Adidas said it expects supply chain issues to dent sales growth in the first half of the year, particularly in North America.

But the German sportswear brand said it hopes to see off a challenge from Nike in Europe and return to growth in the region. 

Nike has been regaining ground, helped by a steady stream of new product launches and a strong showing by Nike-sponsored teams at the soccer World Cup.

This comes after several years when Adidas ate into its home market of North America. 

Adidas said that currency-neutral sales growth would slow to between 5-8% in 2019, from 8% in 2018, with supply issues accounting for a 1-2% fall as it struggles to meet strong demand for mid-priced apparel. 

In contrast, Nike has forecast sales growth for 2019 approaching low double digits, and local rival Puma a currency-adjusted 10%. 

"It is a demand problem," Adidas chief executive Kasper Rorsted told CNBC, noting that Adidas had doubled the size of its business in North America in the last three years. 

Adidas sources most of its clothing ranage from Cambodia, China and Vietnam. Rorsted said the shortages had nothing to do with US trade tensions with China. 

The company expects sales growth of just 3-4% in the first half of the year, speeding up in the second half as it ramps up supplies by reallocating factory capacity and prioritising the US market. 

Adidas said it should reach an operating profit margin of between 11.3-11.5% in 2019, up from 10.8% in 2018, with the return of the Reebok brand to profit helping it hit a target originally set for 2020 a year early.
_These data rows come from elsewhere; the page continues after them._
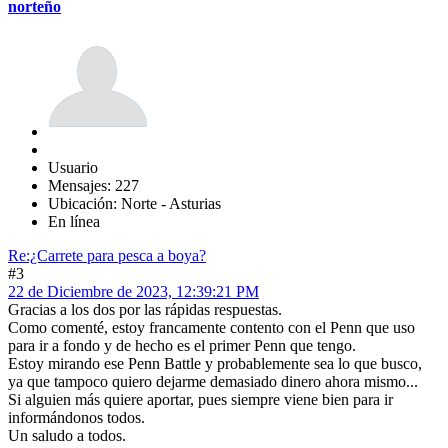
norteño
Usuario
Mensajes: 227
Ubicación: Norte - Asturias
En línea
Re:¿Carrete para pesca a boya?
#3
22 de Diciembre de 2023, 12:39:21 PM
Gracias a los dos por las rápidas respuestas.
Como comenté, estoy francamente contento con el Penn que uso
para ir a fondo y de hecho es el primer Penn que tengo.
Estoy mirando ese Penn Battle y probablemente sea lo que busco,
ya que tampoco quiero dejarme demasiado dinero ahora mismo...
Si alguien más quiere aportar, pues siempre viene bien para ir
informándonos todos.
Un saludo a todos.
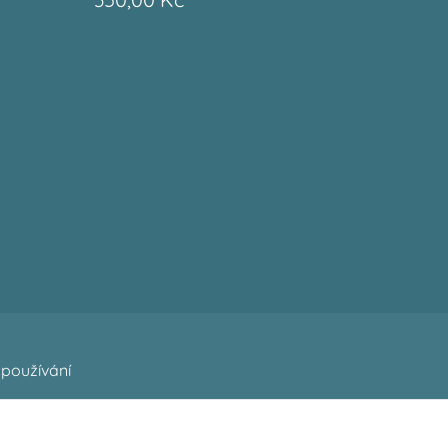
používání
Fourth-quarter sales rose by a currency-adjusted 5% to €5.234 billion compared to average analyst forecasts for €5.2 billion, while attributable net profit came in at €108m compared to a consensus for €88m. 

Sales rose 13% in greater China and 9% in North America, but fell 6% in Europe. 

Adidas said it expected to revive growth in Europe in the course of 2019, forecasting a slight increase in currency-neutral revenues for the region. 

Rorsted said that Adidas had relied too much in Europe on a short-term trend for fashion shoes, like its retro Stan Smith and Superstar, and not enough on sports performance gear, which it hopes to revive with sponsorship deals like the one it struck with English soccer side Arsenal. 

Adidas saw strong growth in "sport inspired" styles and in training and running in the quarter, but a steep decline in soccer, where it benefited a year earlier from sales of team jerseys in the run-up to the World Cup.